Applying this test to the case at bar, they hold that Grant was detained within the meaning of ss.9 and 10(b) of the Charter before being asked the questions that led him to disclose his possession of the firearm. Asking him to keep his hands in front of him likely was not sufficient in and of itself, but a holistic look, including the two plainclothes officers taking up tactical positions, would lead a reasonable person to conclude they were being detained. They also note the inherent power imbalance in the situation given Grant's age and inexperience.
They also lay out a test for the admission of evidence obtained under a Charter breach, per s.24(2). There are three factors which must be analyzed:
- the seriousness of the Charter-infringing state conduct - requires an assessment of whether the admission of the evidence would tend to bring the administration of justice into disrepute, and focuses on the severity of the state conduct that led to the Charter breach (which includes an analysis of whether the breach was deliberate or willful, and whether the officers were acting in good faith);
- the impact on the Charter-protected interests of the accused - focuses on how the accused person was affected by the state conduct (which includes an analysis of the intrusiveness into the person's privacy, the direct impact on the right not to be forced to self-incriminate, and the effect on the person's human dignity); and
- society's interest in an adjudication of the case on its merits - focuses on how reliable the evidence is in light of the nature of the Charter breach.

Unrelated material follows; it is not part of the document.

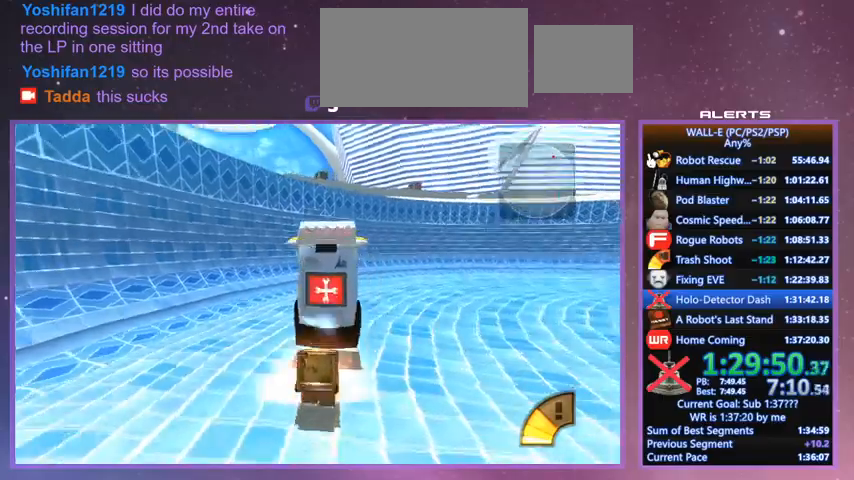
{"keys": ["a", "j", "w"], "events": [[100, "shift", "up"], [467, "w", "down"]]}
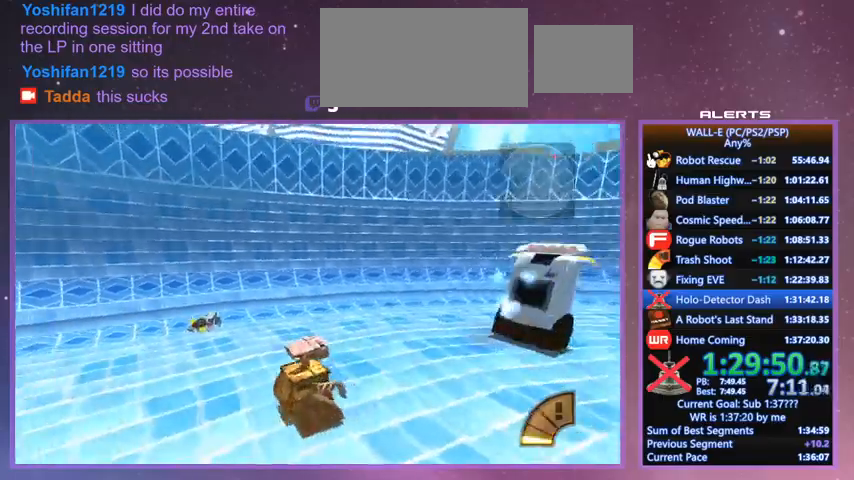
{"keys": ["d", "j", "w"], "events": [[267, "a", "up"], [300, "shift", "down"], [400, "shift", "up"], [467, "d", "down"]]}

Applying this test to the case at bar, they find that Grant's Charter rights were breached, but the mistake made by the officers was an understandable one. Under the circumstances, there is no evidence that admitting the gun would bring the administration of justice into disrepute. The impact of the infringement on Grant's rights under ss.9 and 10 were significant, as he incriminated himself under questioning from the officers. The evidence itself is highly reliable, and gun crime is a serious problem with significant societal repercussions, however Grant argued that the seriousness of the crime made it more important his rights be respected. On balance, they find that the admission was acceptable, although it was a close ruling.
Binnie, concurring in part, agrees with a holistic approach but does not like the focus this definition of detention puts on the perception of psychological pressure, even if filtered through the "reasonable person" standard.
- The test for detention is that an objective standard must be met.